Still, there are a number of good or fun episodes sprinkled throughout the season. Though not quite up to the dramatic heights of earlier seasons, "Star Trek: The Next Generation" remains thoroughly entertaining overall. "Parallels" is a good time, with Worf transported to increasingly strange and interesting alternate worlds. The glimpses into different realities are fun, including one in which the Borg have dominated the Federation and the crew of the Enterprise are desperate for escape, and another where Worf is first officer and married to Counselor Troi.
One of the most fun episodes, "Genesis," has the crew de-evolving into lower life forms. Captain Picard and Data come aboard the ship to discover Riker transformed into a neanderthal, Barclay (Dwight Schulz) into a spider (don't even ask me why that happens), Troi into an amphibian, and Worf into a huge armored monster that stalks them in the dark. I'll be honest this episode is pretty over-the-top, but it is tons of silly fun. It's very well directed by series star Gates McFadden, with great atmosphere, some cool action sequences and excellent makeup effects.
Also fun is the two-part "Gambit," which has Picard and Riker joining a group of space pirates to find an ancient Vulcan weapon that allows the user to kill with their thoughts. Patrick Stewart chews the scenery, pretending to be a pirate named Galin, squaring off against an equally over-wrought alien captain named Baran (Richard Lynch). These two actors work excellently off each other, and are clearly having fun hamming it up together.
But the real highlight of the season is the series finale, "All Good Things..." In this double-length episode, Captain Picard discovers himself moving back and forth through time. He's transported back seven years to his first mission as captain of the Enterprise (seen in the pilot episode, "Encounter at Farpoint"), where he finds a crew that doesn't know him and doesn't trust him, lacking seven years of experiences together. Picard also finds himself sent some 25 years into the future, where he is retired, an old man suffering from a degenerative neurological disease similar to Alzheimer's. In each of these three time periods, Picard investigates a strange spatial anomaly that seems to grow bigger as it moves backwards in time. It's a fascinating episode, tautly written and well-acted by the cast.
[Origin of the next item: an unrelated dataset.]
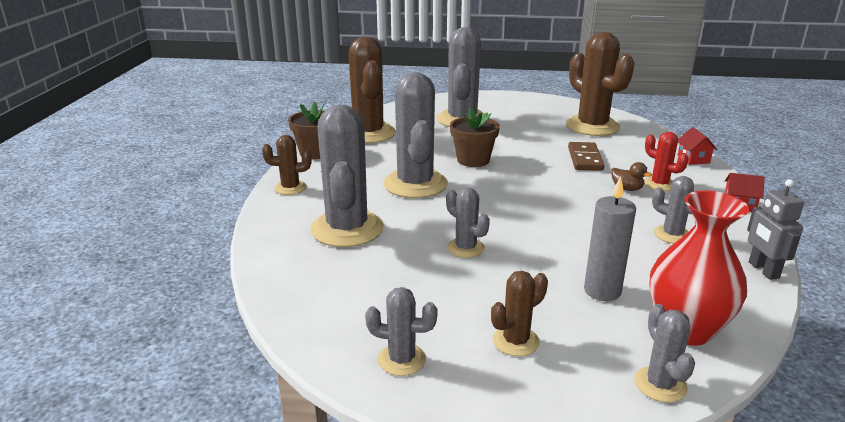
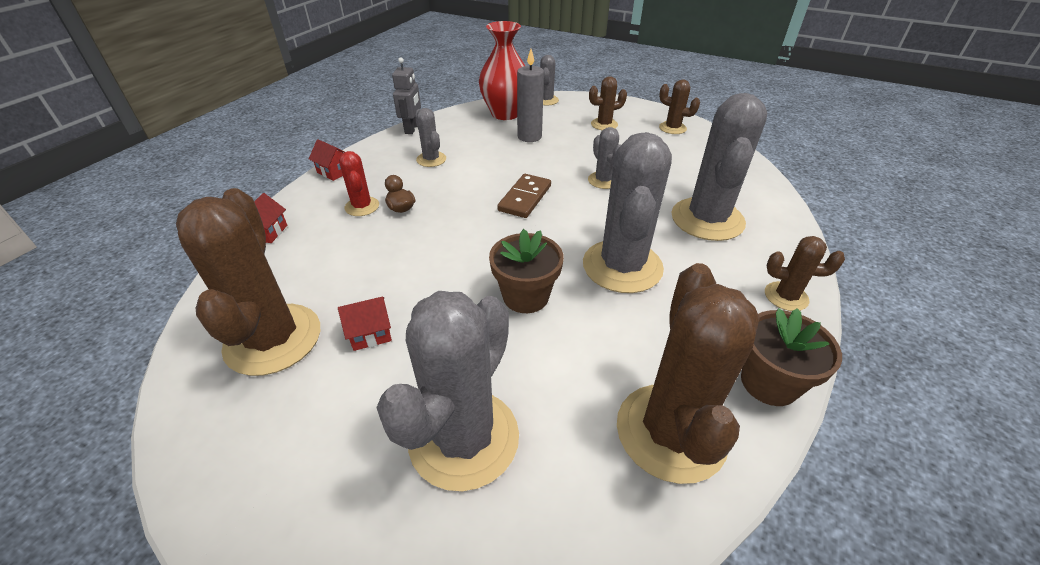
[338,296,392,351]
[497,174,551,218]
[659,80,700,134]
"All Good Things..." isn't just a series finale, but a fantastic bookend for the series as it concludes the Q trial storyline begun in the pilot. Q (John De Lancie) once again returns, guiding Picard through his travels in time. De Lancie and Stewart, as always, work excellently together. Q's grudging respect for Picard, tempered by his jests, is fantastically entertaining to watch.
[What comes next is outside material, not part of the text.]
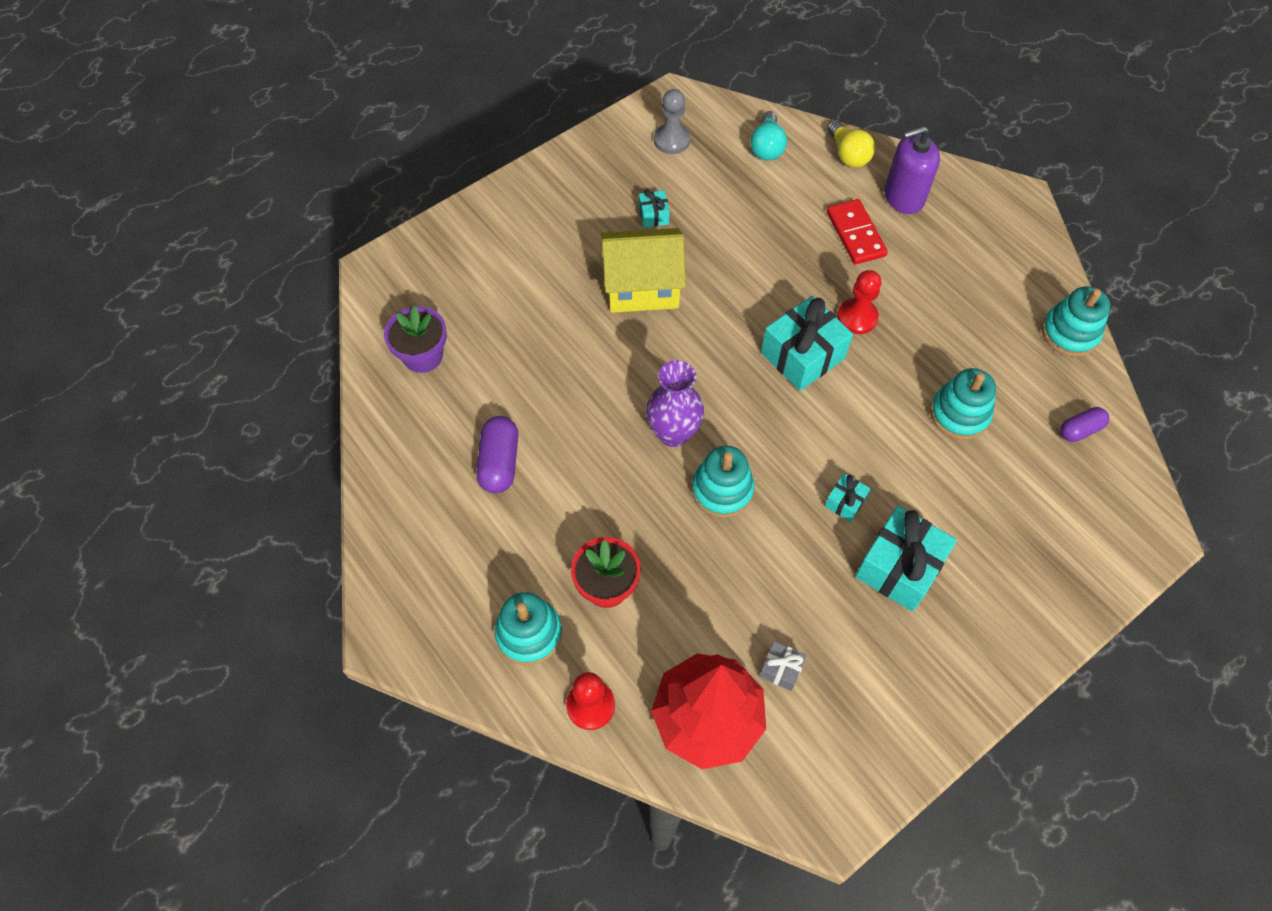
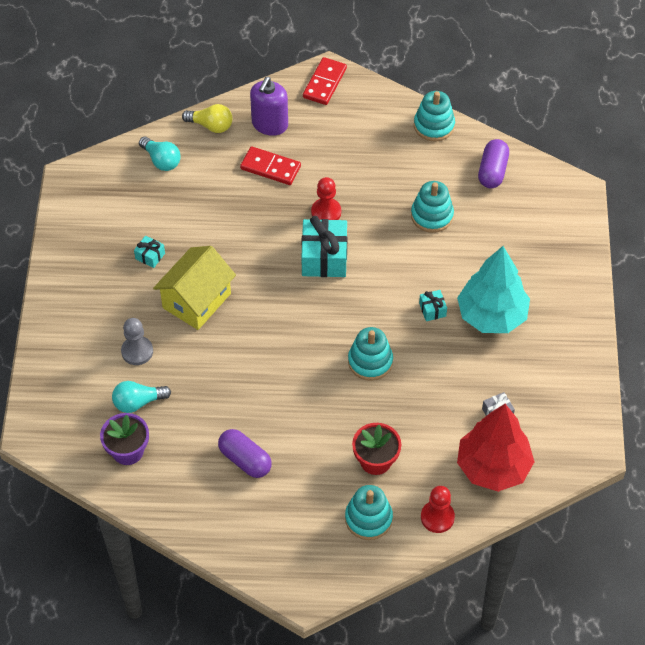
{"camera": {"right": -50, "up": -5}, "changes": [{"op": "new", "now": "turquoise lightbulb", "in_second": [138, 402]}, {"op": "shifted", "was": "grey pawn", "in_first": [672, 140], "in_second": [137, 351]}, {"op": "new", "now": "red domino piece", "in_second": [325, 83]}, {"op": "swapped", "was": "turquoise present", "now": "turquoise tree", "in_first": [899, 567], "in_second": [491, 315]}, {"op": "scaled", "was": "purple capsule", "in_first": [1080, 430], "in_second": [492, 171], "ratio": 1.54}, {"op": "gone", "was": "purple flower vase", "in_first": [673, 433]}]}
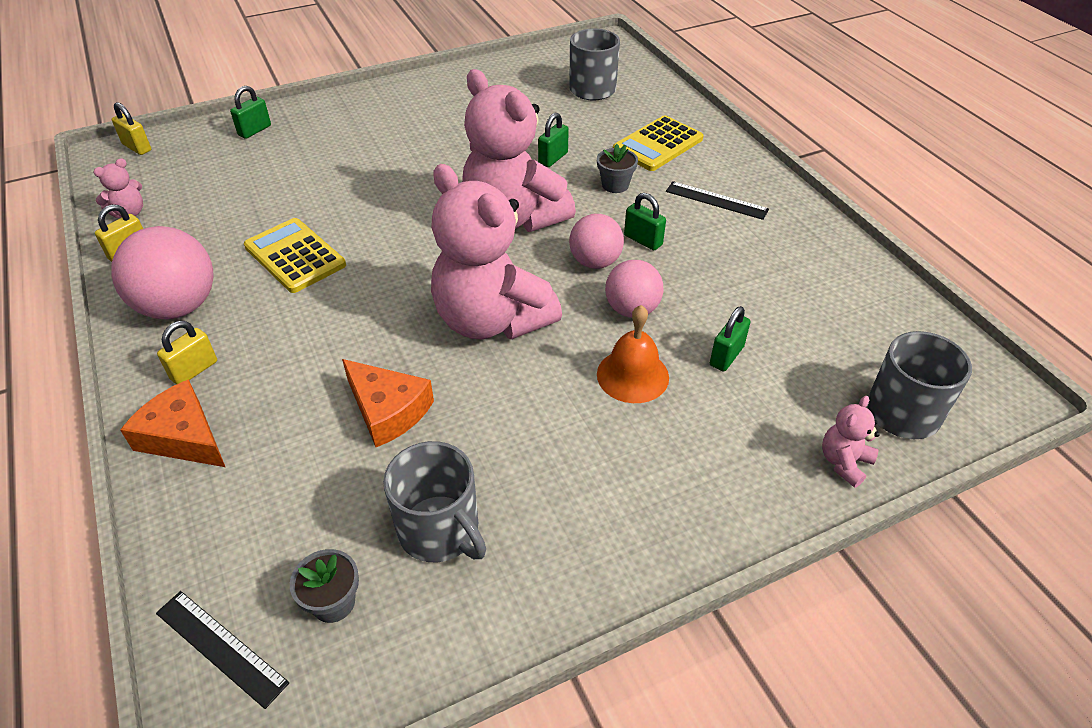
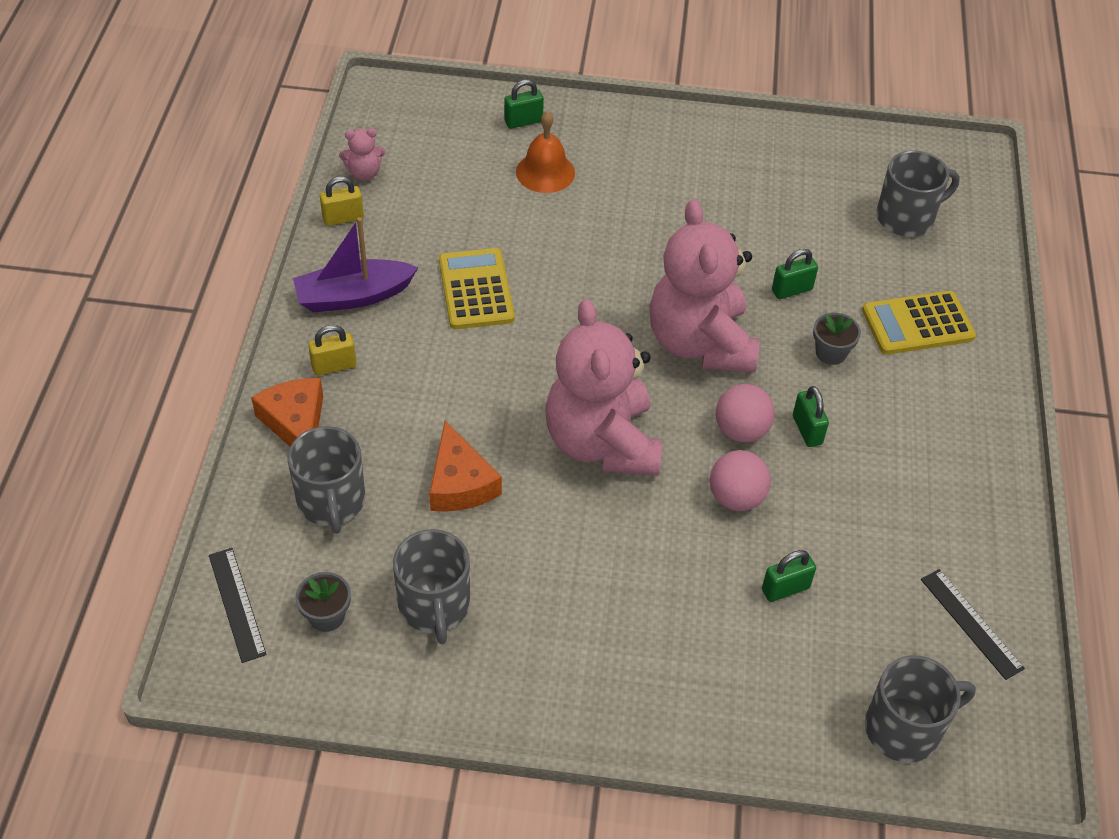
{"camera": {"right": 30, "up": 5}, "changes": [{"op": "new", "now": "grey tea mug", "in_second": [331, 501]}, {"op": "swapped", "was": "rosy play ball", "now": "purple toy boat", "in_first": [178, 306], "in_second": [354, 296]}, {"op": "shifted", "was": "orange bell", "in_first": [632, 375], "in_second": [545, 172]}, {"op": "shifted", "was": "black straightedge", "in_first": [716, 200], "in_second": [971, 623]}, {"op": "gone", "was": "golden small lock", "in_first": [137, 147]}, {"op": "gone", "was": "rosy teddy", "in_first": [844, 462]}]}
And the final scene of the episode, in which Picard, for the first time, joins in on the crew's regular poker game, is perfectly written and played by the entire cast.
"Star Trek: The Next Generation" stumbles a bit in its final season, but goes out on a high note with "All Good Things..." which today remains the best series finale the franchise has to offer for its five television series. It's not just the best episode of the season, but one of the best episodes of the entire "Star Trek" franchise, and makes the entire season worth watching.